Learning to trust the environment

Clinical Psychologist, Dr Gemma Eke, and Horticultural and Integrative Psychotherapist, Myriam Sarens, manage the project. Gemma explains, ‘People do a 12-week course first as they often have less tolerance of the environment.’

‘We try to explain things in ways which we hope are applicable to people from different cultures. Slowly, through meeting one another, people build an attachment to us, to one another and the environment. They feel a bit safer, learn to trust and also learn tips such as breathing techniques and how to calm the nervous system.’

Service users are encouraged to return weekly for the Monday gardening and community sessions. ‘We explain how gardening and keeping active can help with depression,’ says Gemma. ‘But rather than just talking about it in theory, which is what you might do in a traditional therapy session, we’re then going out and actually doing it.’

She adds, ‘We want to inspire other NHS Trusts and voluntary organisations to consider running projects like ours, using nature and natural environments, particularly with refugee and asylum seeker populations.’

"Through growth in the garden I realise there is hope."

“I’d tried other treatments before but this really worked for me”

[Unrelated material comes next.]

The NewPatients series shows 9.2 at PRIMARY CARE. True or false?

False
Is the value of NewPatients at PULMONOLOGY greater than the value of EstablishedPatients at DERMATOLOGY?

Service user Ramesh says, ‘I’d tried other treatments before but this really worked for me. While taking part in the treatment Gemma suggested that I went to the garden. I wasn’t really sure what to expect but it has worked out. Meeting Myriam has been great. And as well as gardening I’ve learnt relaxation techniques and I take part in physical exercise including yoga.’

Ramesh continues, ‘It was a time full of worry in my life, but moment by moment the garden has helped me. I see these tiny plants change, it makes me realise there is hope.

‘I felt lonely, I felt like I couldn’t be bothered, but here we work as a team, watering, cleaning, planting. A lot of people have similar problems, here people are friendly and make time for one another. So many awful things happen to people, and often their minds are not healed. Through growth and regeneration in the garden I realise there is hope.’